In the age of the professional beauty influencer-slash-beauty entrepreneur, brand ambassadors are expected to showcase a significant degree of transparency about the products they are promoting, as well as demonstrate how they work on themselves — celebrity brands aren’t an exception to this rule. Alicia Key’s skincare line, KEYS Soulcare, followed a public decision to ditch makeup altogether in 2016. Keys wore just her glowing bare face at high-profile events and photoshoots, helping legitimize the brand’s claims.

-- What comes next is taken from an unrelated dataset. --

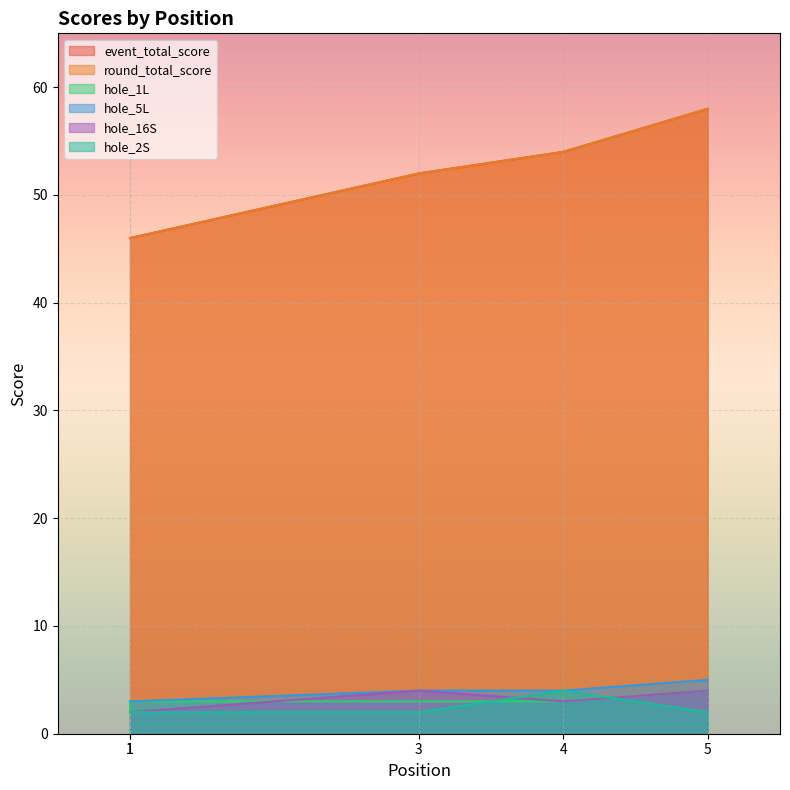

Is the value of hole_1L at 1 greater than the value of round_total_score at 5?

No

Cay Skin, the sunscreen brand from Black supermodel Winne Harlow, was developed after Harlow reportedly experienced “a painful sunburn” that required emergency medical treatment and “permanently altered” the pattern of her vitiligo, a skin condition she says is “a treasured part of my identity as a woman, activist and model.” Meanwhile, Rihanna’s well-established Fenty Beauty makeup line comes with cute and relatable videos of her doing her makeup. Beyoncé and her brand are, evidently, following a reliable marketing strategy. Cécred has entered an oversaturated haircare market driven by highly knowledgeable consumers (Black women are the biggest consumers of haircare products in the world) and some had doubted whether the brand should rely solely on Beyoncé’s name alone to be successful and urged the private superstar to step into her influencer bag and give us a hair tutorial. And so she did. Complete with close-up shots of her scalp to prevent any allegations of hidden weave tracks. It felt like subtle shade to her haters — and I was here for it.